Nella Chandogya Upanishad, un saggio padre, Uddalaka Aruni, vuole
spiegare al figlio, Svetaketu, quale sia l’essenza ultima della realtà, l’ “essenza
sottile”. Prima cita l’esempio di un grande albero che, benché colpito,
continua a vivere. Se però la vita, ossia l’essenza sottile, l’atman lo abbandona, allora si secca
completamente e muore.
In effetti ogni cosa è “animata da quella essenza sottile, che è l’unica
realtà, che è l’atman. E tu stesso,
Svetaketu, lo sei.”
Il discorso poi si ripete con un frutto pieno di semi. Il padre
dice al figlio di tagliarlo. “Che cosa ci vedi dentro?” “Tanti piccoli semi.” “Tagliane
uno. Che cosa ci vedi dentro?” “Nulla, padre.”
Il padre allora gli dice: “Questa essenza sottile sfugge alla tua
percezione, ma è grazie ad essa che questo albero, per quanto grande, si
innalza verso il cielo. Credimi, figlio, essa è l’unica realtà, è l’atman. E tu stesso, Svetaketu, lo sei”.
La spiegazione prosegue. Il padre dice al figlio di buttare del
sale nell’acqua di un recipiente e di tornare l’indomani. Il giorno dopo il padre
gli dice: “Portami ora quel sale che hai buttato nell’acqua”. Il figlio
ovviamente non lo vede più perché si è sciolto. “Assapora un po’ quell’acqua
prendendola alla superficie. Com’è?” “È salata.” “Ora assaporala prendendola
dal basso. Com’è?” “È sempre salata.”
“Così pure, figlio mio, tu non afferri questa essenza. Ma essa è
presente dappertutto, è l’atman.
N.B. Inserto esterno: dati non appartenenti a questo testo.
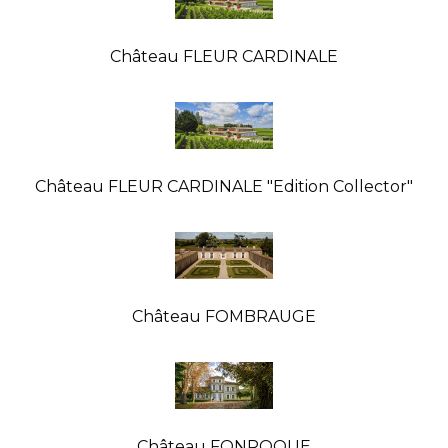
Château FLEUR CARDINALE
Château FLEUR CARDINALE "Edition Collector"
Château FOMBRAUGE
Château FONROQUE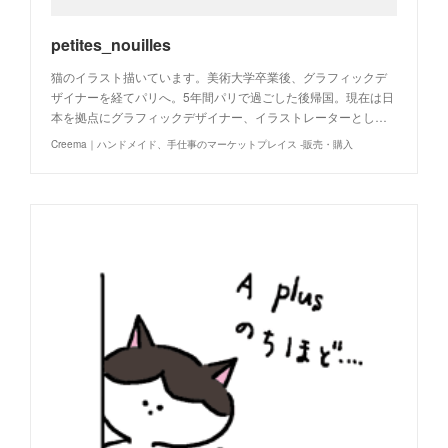
petites_nouilles
猫のイラスト描いています。美術大学卒業後、グラフィックデ
ザイナーを経てパリへ。5年間パリで過ごした後帰国。現在は日
本を拠点にグラフィックデザイナー、イラストレーターとし…
Creema｜ハンドメイド、手仕事のマーケットプレイス -販売・購入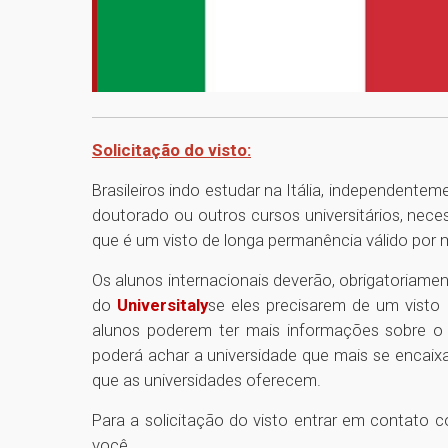
Solicitação do visto:
Brasileiros indo estudar na Itália, independente
doutorado ou outros cursos universitários, nec
que é um visto de longa permanência válido por ma
Os alunos internacionais deverão, obrigatoriament
do
Universitaly
se eles precisarem de um visto p
alunos poderem ter mais informações sobre o S
poderá achar a universidade que mais se encaix
que as universidades oferecem.
Para a solicitação do visto entrar em contato 
você.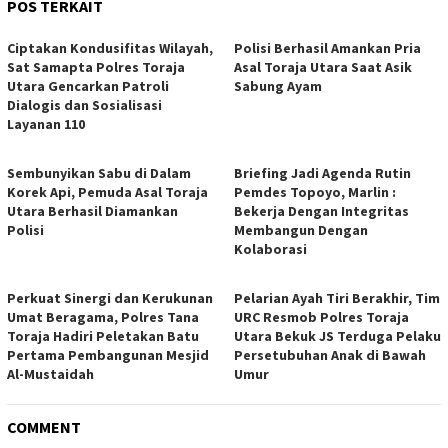
POS TERKAIT
Ciptakan Kondusifitas Wilayah,
Polisi Berhasil Amankan Pria
Sat Samapta Polres Toraja
Asal Toraja Utara Saat Asik
Utara Gencarkan Patroli
Sabung Ayam
Dialogis dan Sosialisasi
Layanan 110
Sembunyikan Sabu di Dalam
Briefing Jadi Agenda Rutin
Korek Api, Pemuda Asal Toraja
Pemdes Topoyo, Marlin :
Utara Berhasil Diamankan
Bekerja Dengan Integritas
Polisi
Membangun Dengan
Kolaborasi
Perkuat Sinergi dan Kerukunan
Pelarian Ayah Tiri Berakhir, Tim
Umat Beragama, Polres Tana
URC Resmob Polres Toraja
Toraja Hadiri Peletakan Batu
Utara Bekuk JS Terduga Pelaku
Pertama Pembangunan Mesjid
Persetubuhan Anak di Bawah
Al-Mustaidah
Umur
COMMENT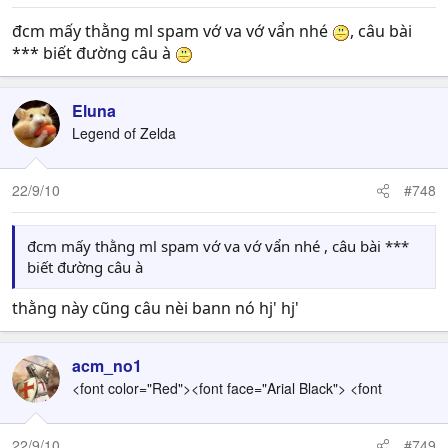
đcm mấy thằng ml spam vớ va vớ vẩn nhé
, câu bài
*** biết đường câu à
Eluna
Legend of Zelda
22/9/10
#748
đcm mấy thằng ml spam vớ va vớ vẩn nhé , câu bài ***
biết đường câu à
thằng này cũng câu nèi bann nó hj' hj'
acm_no1
<font color="Red"><font face="Arial Black"> <font
22/9/10
#749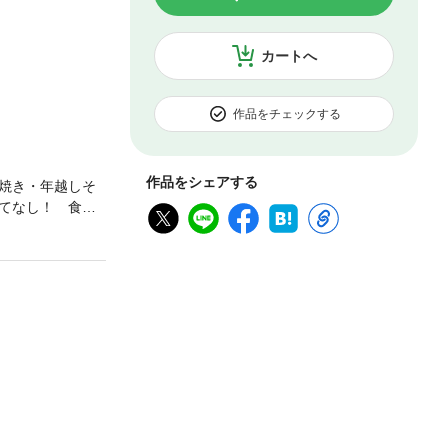
カートへ
作品をチェックする
作品をシェアする
焼き・年越しそ
てなし！ 食べ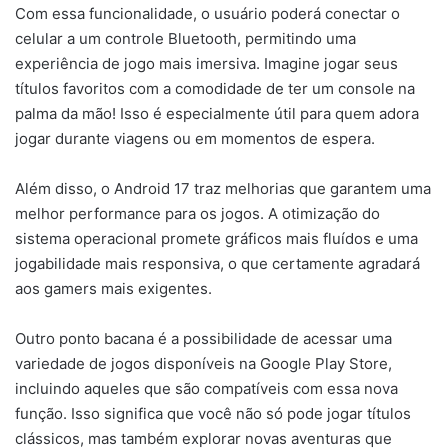
Com essa funcionalidade, o usuário poderá conectar o
celular a um controle Bluetooth, permitindo uma
experiência de jogo mais imersiva. Imagine jogar seus
títulos favoritos com a comodidade de ter um console na
palma da mão! Isso é especialmente útil para quem adora
jogar durante viagens ou em momentos de espera.
Além disso, o Android 17 traz melhorias que garantem uma
melhor performance para os jogos. A otimização do
sistema operacional promete gráficos mais fluídos e uma
jogabilidade mais responsiva, o que certamente agradará
aos gamers mais exigentes.
Outro ponto bacana é a possibilidade de acessar uma
variedade de jogos disponíveis na Google Play Store,
incluindo aqueles que são compatíveis com essa nova
função. Isso significa que você não só pode jogar títulos
clássicos, mas também explorar novas aventuras que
E tu
stesso lo sei.”
Dunque l’insegnamento è chiaro: primo, ogni cosa, dalla più grande
alla più piccola. è espressione di un’unica essenza non percepibile ai sensi
esterni, e quindi anche ciascuno di noi è animato da quella energia.. Qui non
si tratta di adorare una divinità esterna, ma di ritrovare in sé il principio e
la forza della divinità che sta tanto al di fuori quanto dentro di noi.
Questo processo di ritrovamento o riconoscimento noi lo chiamiamo
meditazione. Si tratta di raccogliersi, di sentire al nostro interno l’essenza
sottile e di lasciarle lo spazio per lavorare dentro di noi.